Educational workshops and corporate booths at Eco-Products 2010, one of the country's largest environmental exhibitions, last week showed off ways to save and sustain the planet that these youngsters will soon inherit.

"Do you know how we can separate different plastics used in a refrigerator after it is crushed?" asked an engineer from Mitsubishi Electric, one of more than 700 exhibitors that filled the large trade fair hall.

A lot of blank faces stared back -- but soon the children tried the process for themselves, shaking up clear plastic bottles filled with water and a mixture of scraps of different plastic components.

"If we put the plastic scraps in the water, some float and others sink, so you can make an initial separation," said the engineer, explaining the concept behind Mitsubishi Electric's industrial-scale recycling processes.

In the next stage of the experiment, the children spun the remaining scraps in a second, dry bottle, with some bits sticking to the side because of static electricity and others sliding to the bottom.

The theme of the exhibition -- held at Tokyo Big Sight, a futuristic harbourside conference centre topped by a giant inverted pyramid -- was "Green x Clean Revolution! Expand the power to connect lives to the world".

The fair drew a record of more than 180,000 visitors in three days, including some 20,000 students from in and around Tokyo, organisers said.

To stay true to its green message, the fair was powered by wind, solar and biomass energy sources, and paper entry tickets were replaced with bar-codes emailed to guests' cellphones and scanned on the way into the fair.

On display were eco-products from home appliances to hybrid and electric cars, but also energy and chemical applications, and sustainable and non-polluting methods of making paper and other materials.

Also pushing eco-education with games and quizzes were other electronics giants such as Sony, Fujitsu and Toshiba, which showed off green products from mini-wind farms to solar-powered toy cars.

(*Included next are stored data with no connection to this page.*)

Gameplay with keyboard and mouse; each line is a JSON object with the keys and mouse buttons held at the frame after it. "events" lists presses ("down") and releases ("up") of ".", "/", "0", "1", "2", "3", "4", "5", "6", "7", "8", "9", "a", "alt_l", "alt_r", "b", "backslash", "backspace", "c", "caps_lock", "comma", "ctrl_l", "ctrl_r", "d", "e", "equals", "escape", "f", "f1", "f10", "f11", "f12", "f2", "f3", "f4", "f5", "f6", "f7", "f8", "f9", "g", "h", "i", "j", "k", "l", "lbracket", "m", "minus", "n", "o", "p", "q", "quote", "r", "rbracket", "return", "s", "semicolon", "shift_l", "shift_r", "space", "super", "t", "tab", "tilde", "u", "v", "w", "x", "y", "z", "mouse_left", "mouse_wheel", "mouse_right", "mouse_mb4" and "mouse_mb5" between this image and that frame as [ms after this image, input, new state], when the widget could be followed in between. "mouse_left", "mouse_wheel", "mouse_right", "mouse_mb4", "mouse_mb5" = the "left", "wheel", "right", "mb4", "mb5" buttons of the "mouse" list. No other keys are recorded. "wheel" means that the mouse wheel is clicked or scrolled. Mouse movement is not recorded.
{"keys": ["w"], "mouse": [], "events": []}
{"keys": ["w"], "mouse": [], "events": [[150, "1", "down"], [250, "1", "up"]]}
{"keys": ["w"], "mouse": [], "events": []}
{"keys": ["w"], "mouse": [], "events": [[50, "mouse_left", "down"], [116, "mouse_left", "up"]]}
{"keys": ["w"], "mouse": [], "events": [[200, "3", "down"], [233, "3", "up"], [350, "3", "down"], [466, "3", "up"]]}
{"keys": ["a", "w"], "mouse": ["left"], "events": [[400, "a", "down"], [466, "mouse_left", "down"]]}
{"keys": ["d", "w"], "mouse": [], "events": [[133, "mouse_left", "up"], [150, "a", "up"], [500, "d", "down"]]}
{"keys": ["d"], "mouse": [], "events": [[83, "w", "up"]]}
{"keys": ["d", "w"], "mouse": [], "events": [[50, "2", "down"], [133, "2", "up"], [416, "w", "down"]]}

Many of the stands also featured manga and anime cartoons -- including hugely popular "future cat" Doraemon -- as well as pictures and pronunciation guides for tech jargon to teach their impressionable young audience, many of whom embraced the message.

"The Earth is being degraded and we must fix it," said one of the students, nine-year-old Ryunosuke Takagi.

"Coming here, I can really learn about new energy sources, and I am really amazed at the techniques that have been devised to better preserve the environment. It's frankly very interesting," he said.

Nature, the need to preserve it and, occasionally, its destructive wrath, are ever-present in Japan -- a volcanic island-nation that is regularly battered by earthquakes, tsunamis and typhoons.

With precious few energy and mineral resources of its own, Japan was hard hit by the 1973 oil crisis, which sent its companies and citizens scrambling for ways to save on oil, water and electricity.

They have helped make Japan a leader in green technology -- from hybrid and electric cars, to light emitting diodes, solar cells, new power systems, and even water-saving electronically-controlled toilets.

Companies have found that ecology sells.

"Our goal is to sell products that are less polluting -- in the production phase, during use and when they are recycled," said Machiko Miyai, director of Panasonic's green electronics and appliances division.

Another student, Genki Watanabe, 10, said he was captivated by the cutting-edge environmental technologies: "It's awfully nice to be here, we are taught so many things. I want to come every year."